[PATCH v11 07/14] mm: multi-gen LRU: exploit locality in rmap
Yu Zhao
yuzhao at google.com
Tue Jun 7 12:07:11 PDT 2022
On Tue, Jun 7, 2022 at 1:37 AM Barry Song <21cnbao at gmail.com> wrote:
>
> On Mon, Jun 6, 2022 at 9:25 PM Barry Song <21cnbao at gmail.com> wrote:
> >
> > On Wed, May 18, 2022 at 4:49 PM Yu Zhao <yuzhao at google.com> wrote:
...
> I can't really explain why we are getting a random app/java vm crash in monkey
> test by using ptep_test_and_clear_young() only in lru_gen_look_around() on an
> armv8-a machine without hardware PTE young support.
>
> Moving to ptep_clear_flush_young() in look_around can make the random
> hang disappear according to zhanyuan(Cc-ed).
This sounds too familiar -- let me ask again: was the following commit
included during the test?
07509e10dcc7 arm64: pgtable: Fix pte_accessible()
If not, it will cause exactly the problem you described. And what
about this one?
e914d8f00391 mm: fix unexpected zeroed page mapping with zram swap
Missing it also causes userspace memory corruption on Android, i.e.,
random app crashes.
> On x86, ptep_clear_flush_young() is exactly ptep_test_and_clear_young()
> after
> 'commit b13b1d2d8692 ("x86/mm: In the PTE swapout page reclaim case clear
> the accessed bit instead of flushing the TLB")'
>
> But on arm64, they are different. according to Will's comments in this
> thread which
> tried to make arm64 same with x86,
> https://www.mail-archive.com/linux-kernel@vger.kernel.org/msg1793881.html
>
> "
> This is blindly copied from x86 and isn't true for us: we don't invalidate
> the TLB on context switch.
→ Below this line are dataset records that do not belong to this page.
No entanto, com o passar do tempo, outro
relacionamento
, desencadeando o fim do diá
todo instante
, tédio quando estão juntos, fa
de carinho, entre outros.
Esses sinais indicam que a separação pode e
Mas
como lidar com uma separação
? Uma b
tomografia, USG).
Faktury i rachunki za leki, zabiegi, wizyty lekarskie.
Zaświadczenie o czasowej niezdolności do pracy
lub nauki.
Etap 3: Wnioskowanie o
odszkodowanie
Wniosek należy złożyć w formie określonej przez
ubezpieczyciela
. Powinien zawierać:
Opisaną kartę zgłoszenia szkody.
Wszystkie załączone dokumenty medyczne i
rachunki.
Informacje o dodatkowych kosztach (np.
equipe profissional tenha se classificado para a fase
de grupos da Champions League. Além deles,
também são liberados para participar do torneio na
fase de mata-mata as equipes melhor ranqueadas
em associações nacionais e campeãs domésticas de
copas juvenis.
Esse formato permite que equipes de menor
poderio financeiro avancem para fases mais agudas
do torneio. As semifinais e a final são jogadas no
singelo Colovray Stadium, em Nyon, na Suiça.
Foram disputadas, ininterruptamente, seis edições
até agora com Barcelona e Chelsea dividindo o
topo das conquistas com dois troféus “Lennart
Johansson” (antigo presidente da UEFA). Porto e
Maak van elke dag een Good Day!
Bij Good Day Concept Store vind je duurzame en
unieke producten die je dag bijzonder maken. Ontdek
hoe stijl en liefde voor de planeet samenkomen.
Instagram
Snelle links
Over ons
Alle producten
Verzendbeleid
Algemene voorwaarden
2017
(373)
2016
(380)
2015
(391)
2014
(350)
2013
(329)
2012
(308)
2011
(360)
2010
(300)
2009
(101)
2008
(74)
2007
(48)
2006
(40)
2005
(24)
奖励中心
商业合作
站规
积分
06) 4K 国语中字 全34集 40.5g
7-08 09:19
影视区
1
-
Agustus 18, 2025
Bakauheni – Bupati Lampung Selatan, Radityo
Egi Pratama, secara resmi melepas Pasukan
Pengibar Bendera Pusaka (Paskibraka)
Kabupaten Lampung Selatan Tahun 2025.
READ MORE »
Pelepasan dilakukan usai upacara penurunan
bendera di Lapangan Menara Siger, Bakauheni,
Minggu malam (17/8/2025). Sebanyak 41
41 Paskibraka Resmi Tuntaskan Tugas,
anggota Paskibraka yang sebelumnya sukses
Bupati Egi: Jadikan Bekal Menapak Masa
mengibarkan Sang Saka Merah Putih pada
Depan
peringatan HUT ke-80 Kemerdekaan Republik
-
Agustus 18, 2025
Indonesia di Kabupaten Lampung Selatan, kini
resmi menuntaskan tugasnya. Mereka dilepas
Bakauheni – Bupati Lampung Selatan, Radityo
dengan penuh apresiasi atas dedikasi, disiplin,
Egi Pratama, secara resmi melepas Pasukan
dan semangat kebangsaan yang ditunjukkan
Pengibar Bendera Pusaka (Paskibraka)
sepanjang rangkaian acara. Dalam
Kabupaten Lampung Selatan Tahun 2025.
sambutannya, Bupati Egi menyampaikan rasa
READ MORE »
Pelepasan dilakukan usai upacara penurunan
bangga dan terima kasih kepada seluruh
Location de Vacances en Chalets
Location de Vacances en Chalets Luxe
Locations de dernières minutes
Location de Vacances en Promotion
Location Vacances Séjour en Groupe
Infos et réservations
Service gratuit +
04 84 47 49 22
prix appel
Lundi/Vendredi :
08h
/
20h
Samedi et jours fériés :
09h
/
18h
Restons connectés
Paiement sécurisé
That means our window for keeping the stale
> entries around is potentially much bigger and might not be a great idea.
>
> If we roll a TLB invalidation routine without the trailing DSB, what sort of
> performance does that get you?
> "
> We shouldn't think ptep_clear_flush_young() is safe enough in LRU to
> clear PTE young? Any comments from Will?
>
> >
> > btw, lru_gen_look_around() has already included 'address', are we doing
> > pte check for 'address' twice here?
Explained in the previous reply. Hope that clarifies things.